Staunton, May 27 – Viktor Tolokonsky, the presidential plenipotentiary for the Siberian Federal District, says that the increasing number of residents of that region who identify as Siberians rather than Russians is “a positive and valuable phenomenon” because it is an indicator of a definite kind of patriotism.”
At the same time, he insisted, “this does not mean that Siberian wants any special status or autonomization” or that it is “a sign of separatism,” adding that he “considers himself a Siberian,” although he did not say, Siberian news outlets pointed out, whether he had identified himself in that way in the recent census (news.vtomske.ru/news/33877.html).
Tolokonsky’s remarks in Tomsk represent a second and far more significant expression of support for “Siberian” as a nationality by a senior Russian official. Earlier, Aleksandr Surinov, the head of Rosstat, the state statistics agency, said that the 2010 census could show “a new nationality – Siberian” (sibir.rian.ru/society/20110525/82087475.html).
There are at least three reasons why Tolokonsky may have made this remark, any of which appears likely to have far-reaching consequences for the future of Russia east of the Urals. First of all, he may simply have wanted to try to put himself among the leaders of an increasingly numerous group in order to draw on its power to put pressure on Moscow.
The rising tide of Siberian anger about Moscow’s exploitation of the region and especially its failure to send enough money back to it is currently epitomized by a campaign Siberian regionalists have launched to demand more funds for building roads in the region at least relative to the amount being spent in European Russia.
Second, the presidential plenipotentiary may have made this comment as part of pre-election maneuvering, seeking to ensure that those who identify as Siberians do not, as they appear to be doing, conclude that they are no friends in the power vertical and thus decide to vote for opponents of United Russia in the upcoming elections.
Or third, Tolokonsky may have made his statement about Siberian nationality to try to weaken it by suggesting that Siberianness is limited to the Siberian Federal District rather than to all of Russia east of the Urals and that the Russian government can embrace it as part of what some might call “repressive tolerance.”
If the first of these reasons points to the way in which a political figure might use such an identification to advance his own political agenda, the second and third could in fact serve Moscow’s interests by defusing somewhat the oppositional nature of Siberian identity or even splitting the movement.
But however that may be, Tolokonsky’s remark underscores the fact that Siberian identity is not nearly as marginal a phenomenon as many in Moscow have assumed and calls attention to two realities that many analysts there pointed to when Vladimir Putin first created the federal districts.
On the one hand, these commentators noted at the time, the presidential plenipotentiaries represented a serious potential problem. If they were not given enough power to rein in those below them, they would simply represent yet another bureaucratic layer rather than a serious step toward increased bureaucratic efficiency.

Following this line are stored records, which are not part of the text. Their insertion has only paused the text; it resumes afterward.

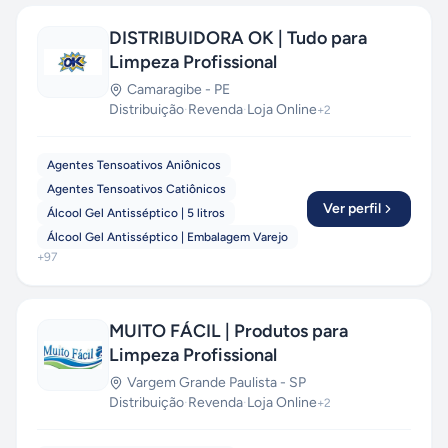
DISTRIBUIDORA OK | Tudo para
Limpeza Profissional
Camaragibe
-
PE
Distribuição
·
Revenda
·
Loja Online
+
2
Agentes Tensoativos Aniônicos
Agentes Tensoativos Catiônicos
Ver perfil
Álcool Gel Antisséptico | 5 litros
Álcool Gel Antisséptico | Embalagem Varejo
+
97
MUITO FÁCIL | Produtos para
Limpeza Profissional
Vargem Grande Paulista
-
SP
Distribuição
·
Revenda
·
Loja Online
+
2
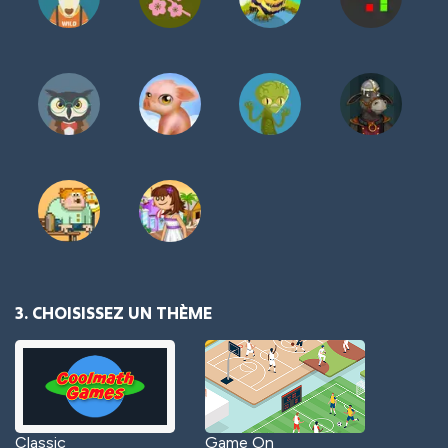
3. CHOISISSEZ UN THÈME
Classic
Game On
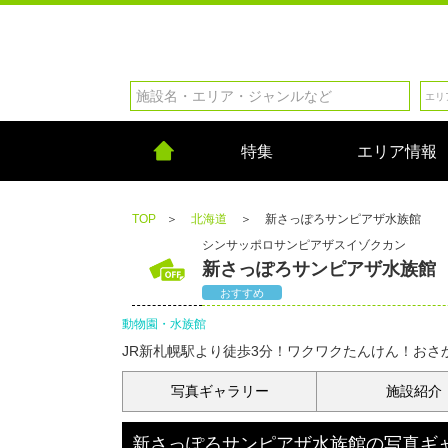
特集
エリア情報
TOP
＞
北海道
＞
新さっぽろサンピアザ水族館
シンサッポロサンピアザスイゾクカン
新さっぽろサンピアザ水族館
おすすめ
動物園・水族館
JR新札幌駅より徒歩3分！ワクワクたんけん！おさ
写真
ギャラリー
施設紹介
新さっぽろサンピアザ水族館
の
写真ギ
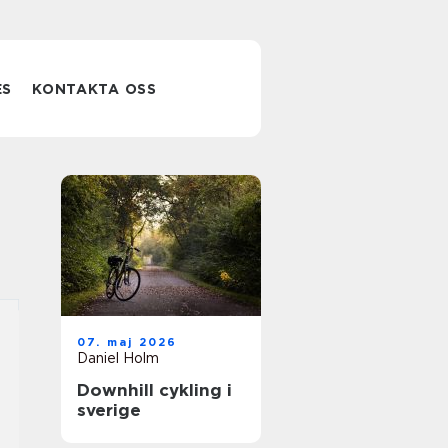
ES
KONTAKTA OSS
07. maj 2026
Daniel Holm
Downhill cykling i
sverige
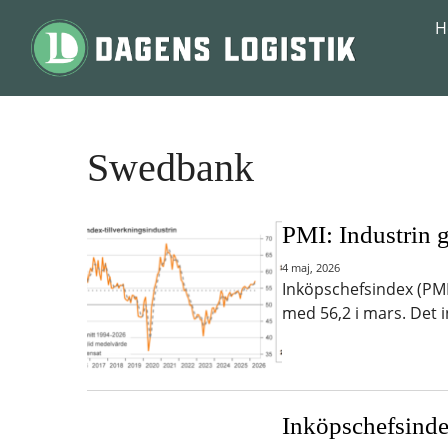
Hoppa till innehåll
H
Swedbank
PMI: Industrin g
4 maj, 2026
Inköpschefsindex (PMI) 
med 56,2 i mars. Det 
Inköpschefsindex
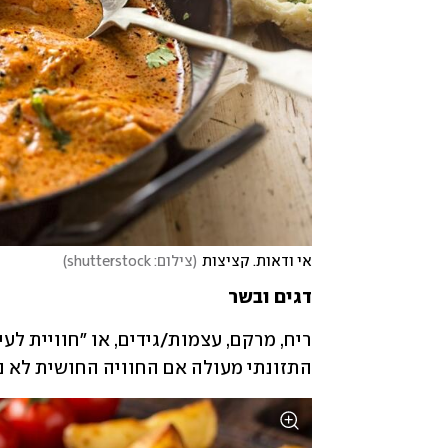
אי ודאות. קציצות
(
צילום: shutterstock
)
דגים ובשר
התזונתי מעולה אם החוויה החושית לא נע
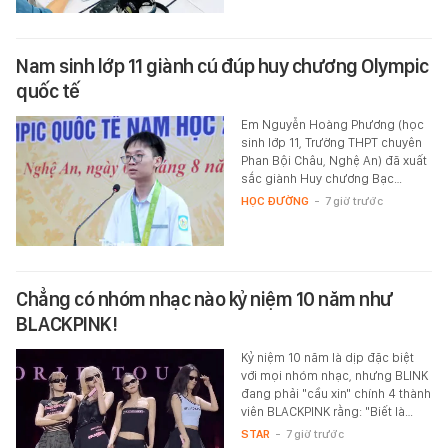
Nam sinh lớp 11 giành cú đúp huy chương Olympic
quốc tế
Em Nguyễn Hoàng Phương (học
sinh lớp 11, Trường THPT chuyên
Phan Bội Châu, Nghệ An) đã xuất
sắc giành Huy chương Bạc…
HỌC ĐƯỜNG
-
7 giờ trước
Chẳng có nhóm nhạc nào kỷ niệm 10 năm như
BLACKPINK!
Kỷ niệm 10 năm là dịp đặc biệt
với mọi nhóm nhạc, nhưng BLINK
đang phải "cầu xin" chính 4 thành
viên BLACKPINK rằng: "Biết là…
STAR
-
7 giờ trước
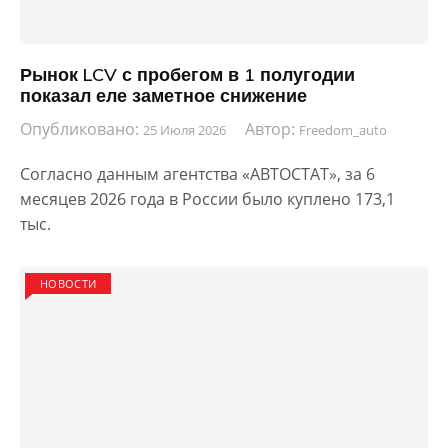
Рынок LCV с пробегом в 1 полугодии
показал еле заметное снижение
Опубликовано:
Автор:
25 Июля 2026
Freedom_auto
Согласно данным агентства «АВТОСТАТ», за 6
месяцев 2026 года в России было куплено 173,1
тыс.
НОВОСТИ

And on the other, they pointed out, dividing Russia into fewer than ten federal units in place of the more than 80 that had existed up to that point could trigger the disintegration of the country. As several commentators pointed out, no country with more than 15 units had ever come apart while an increasing number with fewer have done so.
It seems unlikely that those calculations were on Tolokonsky’s mind when he made these comments, but it is almost certain that they will be on the minds both of Siberians thinking about their future and of Muscovites concerned about the evolution of the Russian Federation over the next decade.